Large field-of-view short-wave infrared metalens for scanning fiber endoscopy

Abstract

Significance: The scanning fiber endoscope (SFE), an ultrasmall optical imaging device with a large field-of-view (FOV) for having a clear forward view into the interior of blood vessels, has great potential in the cardiovascular disease diagnosis and surgery assistance, which is one of the key applications for short-wave infrared biomedical imaging. The state-of-the-art SFE system uses a miniaturized refractive spherical lens doublet for beam projection. A metalens is a promising alternative that can be made much thinner and has fewer off-axis aberrations than its refractive counterpart.

Aim: We demonstrate a transmissive metalens working at 1310 nm for a forward viewing endoscope to achieve a shorter device length and better resolution at large field angles.

Approach: We optimize the metalens of the SFE system using Zemax, fabricate it using e-beam lithography, characterize its optical performances, and compare them with the simulations.

------

Tasks to complete:
1. From the metalens abstract, list each step that the "Approach" section names.
2. Continue the metalens abstract from its last sentence.
The records have nothing to do with this.

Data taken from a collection
------

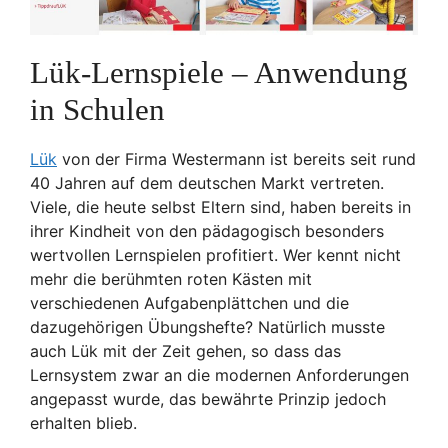
Lük-Lernspiele – Anwendung
in Schulen
Lük
von der Firma Westermann ist bereits seit rund
40 Jahren auf dem deutschen Markt vertreten.
Viele, die heute selbst Eltern sind, haben bereits in
ihrer Kindheit von den pädagogisch besonders
wertvollen Lernspielen profitiert. Wer kennt nicht
mehr die berühmten roten Kästen mit
verschiedenen Aufgabenplättchen und die
dazugehörigen Übungshefte? Natürlich musste
auch Lük mit der Zeit gehen, so dass das
Lernsystem zwar an die modernen Anforderungen
angepasst wurde, das bewährte Prinzip jedoch
erhalten blieb.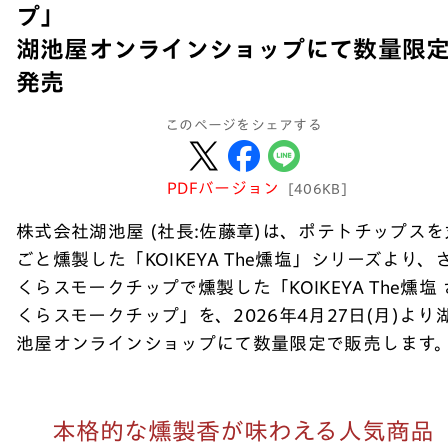
プ」
湖池屋オンラインショップにて数量限
発売
このページをシェアする
PDFバージョン
[406KB]
株式会社湖池屋 (社長:佐藤章)は、ポテトチップスを
ごと燻製した「KOIKEYA The燻塩」シリーズより、
くらスモークチップで燻製した「KOIKEYA The燻塩 
くらスモークチップ」を、2026年4月27日(月)より
池屋オンラインショップにて数量限定で販売します
本格的な燻製香が味わえる人気商品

------

Task answers:
1.
- Optimize the metalens of the SFE system using Zemax
- Fabricate it using e-beam lithography
- Characterize its optical performances
- Compare them with the simulations

2.
Results: The SFE system has a resolution of $\sim 140\mu m$ at the center of field (imaging distance 15 mm), an FOV of $\sim 70\mathrm{deg}$ , and a depth-of-focus of $\sim 15\mathrm{mm}$ , which are comparable with a state-of-the-art refractive lens SFE. The use of the metalens reduces the length of the optical track from 1.2 to 0.86 mm. The resolution of our metalens-based SFE drops by less than a factor of 2 at the edge of the FOV, whereas the refractive lens counterpart has a $\sim 3$ times resolution degradation.

Conclusions: These results show the promise of integrating a metalens into an endoscope for device minimization and optical performance improvement.

Keywords: endoscope; infrared angioscope; large field-of-view; metalens; scanning fiber; ultrasmall optics.